HYBRID EVENT: You can participate in person at Baltimore, Maryland, USA or Virtually from your home or work.
Joon Young Kim, Speaker at Weight Management Conferences
Syracuse University, United States


Once thought to be an adult disease, type 2 diabetes has emerged as an increasingly prevalent health condition in pediatric populations in parallel with the widespread pediatric obesity epidemic. The oral glucose tolerance test (OGTT) is traditionally used to either diagnose diabetes or capture prediabetes, including impaired fasting glucose (IFG) and impaired glucose tolerance (IGT), a state of heightened risk for future type 2 diabetes. However, limitations of IFG and IGT were described by prospective epidemiological studies in adults demonstrating that only one-half of prediabetic individuals eventually convert to type 2 diabetes. For this reason, there is increasing interest in finding novel biomarkers derived from the OGTT that can identify metabolic abnormalities beyond fasting and 2-h glucose concentrations. Such emerging risk indicators include OGTT-glucose-response-curve and 1-h glucose concentration.
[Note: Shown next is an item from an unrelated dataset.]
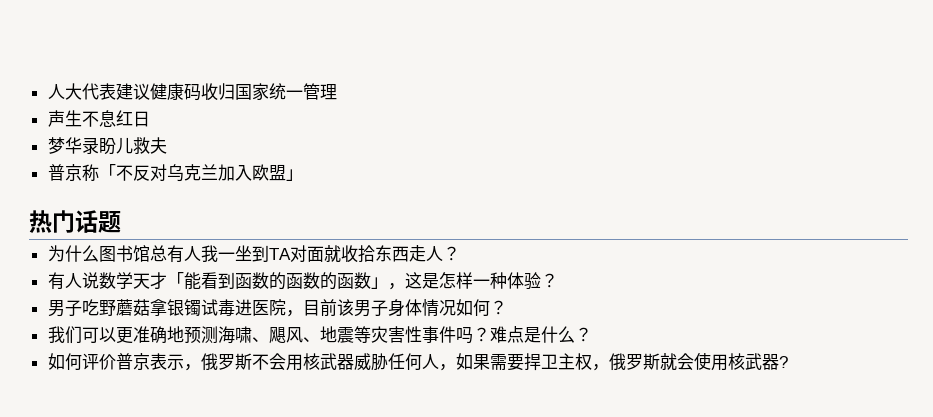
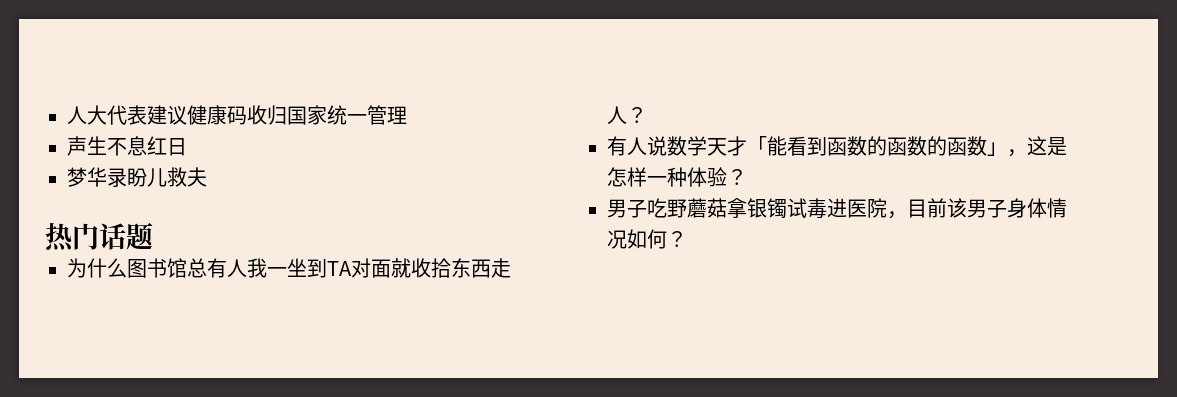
[47,164,303,182] // 普京称「不反对乌克兰加入欧盟」 -> (207, 177) none
[47,326,592,344] [47,352,788,371] // 我们可以更准确地预测海啸、飓风、地震等灾害性事件吗？难点是什么？ // 如何评价普京表示，俄罗斯不会用核武器威胁任何人，如果需要捍卫主权，俄罗斯就会使用核武器? -> (687, 239) none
For this presentation, the followings are discussed: 1) a core defect in the pathogenesis of type 2 diabetes which is pancreatic β-cell failure in the face of severe insulin resistance in obese youth; 2) recent findings of adipose tissue insulin resistance in obese youth across the spectrum of glucose tolerance from normal glucose tolerance to IGT to type 2 diabetes; 3) differences in disease process between obese youth vs. obese adults; 4) introduction of emerging biomarkers that are effective to identify obese youth who are at highest risk for type 2 diabetes by providing evidence of verifications against the gold standard measures of type 2 diabetes pathophysiological factors (hyperinsulinemic-euglycemic clamp-, hyperglycemic clamp-, and IVGTT-measured insulin sensitivity and β-cell function); and 5) effects of lifestyle intervention on emerging biomarkers of type 2 diabetes risk in obese youth.


Joon Young Kim, Ph.D., is an assistant professor in the Department of Exercise Science at Syracuse University. Dr. Kim earned his Ph.D. with concentrations of pediatric obesity & diabetes and exercise physiology at Arizona State University. He worked as a T32-funded postdoc in the Division of Endocrinology and Metabolism at University of Pittsburgh School of Medicine, after completing 2 years of postdoc fellowship in the Division of Weight Management and Wellness at UPMC Children’s Hospital of Pittsburgh. He has had multiple peer-reviewed publications in high impact journals including Diabetes Care, Diabetes, and the Journal of Clinical Endocrinology & Metabolism.